WHAT YOU NEED TO DO:
Reproduce the lines of every item below, swapping "common name" for "vernacular name" wherever it occurs and leaving everything else unchanged.

## begin INPUT ROWS

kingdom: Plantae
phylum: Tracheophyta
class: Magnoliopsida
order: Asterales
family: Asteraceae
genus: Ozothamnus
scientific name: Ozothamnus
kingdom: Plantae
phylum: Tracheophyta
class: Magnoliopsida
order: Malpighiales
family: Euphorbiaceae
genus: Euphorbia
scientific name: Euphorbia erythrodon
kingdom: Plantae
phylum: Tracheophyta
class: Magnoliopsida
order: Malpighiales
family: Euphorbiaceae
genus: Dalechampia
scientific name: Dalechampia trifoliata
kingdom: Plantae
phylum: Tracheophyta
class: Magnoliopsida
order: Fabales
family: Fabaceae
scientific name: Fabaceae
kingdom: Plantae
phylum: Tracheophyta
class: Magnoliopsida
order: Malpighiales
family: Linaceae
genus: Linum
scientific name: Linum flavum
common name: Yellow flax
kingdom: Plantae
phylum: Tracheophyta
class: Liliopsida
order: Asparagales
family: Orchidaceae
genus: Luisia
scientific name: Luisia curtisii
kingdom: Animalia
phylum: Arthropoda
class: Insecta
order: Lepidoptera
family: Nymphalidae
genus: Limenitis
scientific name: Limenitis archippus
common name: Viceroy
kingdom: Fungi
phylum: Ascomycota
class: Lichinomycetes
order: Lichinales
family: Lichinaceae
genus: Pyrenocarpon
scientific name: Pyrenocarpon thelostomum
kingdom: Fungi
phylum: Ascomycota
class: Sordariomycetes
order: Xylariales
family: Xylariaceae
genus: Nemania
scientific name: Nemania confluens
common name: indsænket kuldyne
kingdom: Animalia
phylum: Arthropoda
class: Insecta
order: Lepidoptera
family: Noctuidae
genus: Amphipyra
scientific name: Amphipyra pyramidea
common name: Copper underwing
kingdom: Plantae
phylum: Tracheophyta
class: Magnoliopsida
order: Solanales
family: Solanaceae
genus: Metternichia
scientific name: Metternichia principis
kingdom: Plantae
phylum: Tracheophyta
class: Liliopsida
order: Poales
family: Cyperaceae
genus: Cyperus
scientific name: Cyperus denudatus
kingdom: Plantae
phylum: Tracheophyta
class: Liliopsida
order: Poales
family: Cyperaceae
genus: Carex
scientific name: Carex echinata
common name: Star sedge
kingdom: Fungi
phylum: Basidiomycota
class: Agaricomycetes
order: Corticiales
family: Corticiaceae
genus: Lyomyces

## end INPUT ROWS

SOLUTION TO THIS TASK:
kingdom: Plantae
phylum: Tracheophyta
class: Magnoliopsida
order: Asterales
family: Asteraceae
genus: Ozothamnus
scientific name: Ozothamnus
kingdom: Plantae
phylum: Tracheophyta
class: Magnoliopsida
order: Malpighiales
family: Euphorbiaceae
genus: Euphorbia
scientific name: Euphorbia erythrodon
kingdom: Plantae
phylum: Tracheophyta
class: Magnoliopsida
order: Malpighiales
family: Euphorbiaceae
genus: Dalechampia
scientific name: Dalechampia trifoliata
kingdom: Plantae
phylum: Tracheophyta
class: Magnoliopsida
order: Fabales
family: Fabaceae
scientific name: Fabaceae
kingdom: Plantae
phylum: Tracheophyta
class: Magnoliopsida
order: Malpighiales
family: Linaceae
genus: Linum
scientific name: Linum flavum
vernacular name: Yellow flax
kingdom: Plantae
phylum: Tracheophyta
class: Liliopsida
order: Asparagales
family: Orchidaceae
genus: Luisia
scientific name: Luisia curtisii
kingdom: Animalia
phylum: Arthropoda
class: Insecta
order: Lepidoptera
family: Nymphalidae
genus: Limenitis
scientific name: Limenitis archippus
vernacular name: Viceroy
kingdom: Fungi
phylum: Ascomycota
class: Lichinomycetes
order: Lichinales
family: Lichinaceae
genus: Pyrenocarpon
scientific name: Pyrenocarpon thelostomum
kingdom: Fungi
phylum: Ascomycota
class: Sordariomycetes
order: Xylariales
family: Xylariaceae
genus: Nemania
scientific name: Nemania confluens
vernacular name: indsænket kuldyne
kingdom: Animalia
phylum: Arthropoda
class: Insecta
order: Lepidoptera
family: Noctuidae
genus: Amphipyra
scientific name: Amphipyra pyramidea
vernacular name: Copper underwing
kingdom: Plantae
phylum: Tracheophyta
class: Magnoliopsida
order: Solanales
family: Solanaceae
genus: Metternichia
scientific name: Metternichia principis
kingdom: Plantae
phylum: Tracheophyta
class: Liliopsida
order: Poales
family: Cyperaceae
genus: Cyperus
scientific name: Cyperus denudatus
kingdom: Plantae
phylum: Tracheophyta
class: Liliopsida
order: Poales
family: Cyperaceae
genus: Carex
scientific name: Carex echinata
vernacular name: Star sedge
kingdom: Fungi
phylum: Basidiomycota
class: Agaricomycetes
order: Corticiales
family: Corticiaceae
genus: Lyomyces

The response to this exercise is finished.